Viele Passagen der Offenbarung zeigen jedoch Spuren eines judenchristlichen Selbst-verständnisses und die kundige Berufung auf die jüdische Prophetie und Apokalyptik, insbesondere das Buch Daniel.[78] Einleuchtend klingt deshalb Norman Cohns Einschätzung, dass die Offenbarung sich selbst als triumphalen Abschluss und Vollendung der jüdischen Prophetie setzte. Die Wahrheit ist, dass wir über Johannes von Patmos, sein Leben und seine Motive nur wenig wissen. Verbürgt ist lediglich sein tiefes Bekenntnis zu Christus und sein Hass auf das römische Kaisertum.

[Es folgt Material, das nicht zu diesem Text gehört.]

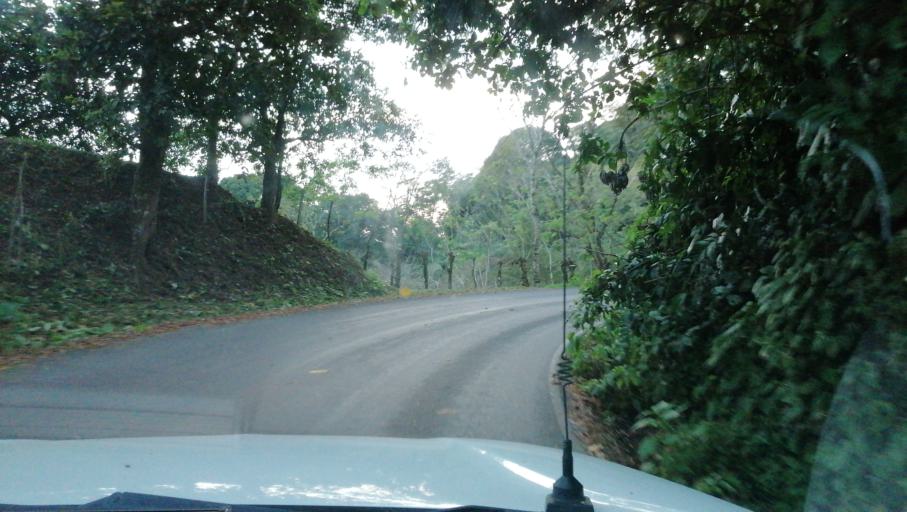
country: MX
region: Chiapas
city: Ostuacan
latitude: 17.4263
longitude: -93.3458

Neu in seiner Apokalypse ist, im Gegensatz zu den älteren jüdischen Apokalypsen, die starke und eigenständige Präsenz des Bösen sowie die Wiederauferstehung aller Toten und schließlich das Auftreten eines transzendenten Messias, der die Aufgabe des Gerichtes übernimmt. Die Erlösung bezieht sich zudem nicht mehr auf ein umgrenztes Volk, sondern wird als potenziell allen Menschen offenstehend gedacht.[79] Diese Unterschiede führt Cohn, neben den Implikationen, welche sich aus dem Erscheinens des Sohnes Gottes ergaben, auch auf erneute zoroastrische Einflüsse zurück.[80] Der Messias Johannis hätte viel mehr mit dem Gotteskriegern des Weltkampfmythos gemeinsam als mit den messianischen Gestalten des alten Testamentes. Die Religionsforscher Victor und Victoria Trimondi nennen den apokalyptischen Jesus deshalb auch „militanter Messias“[81].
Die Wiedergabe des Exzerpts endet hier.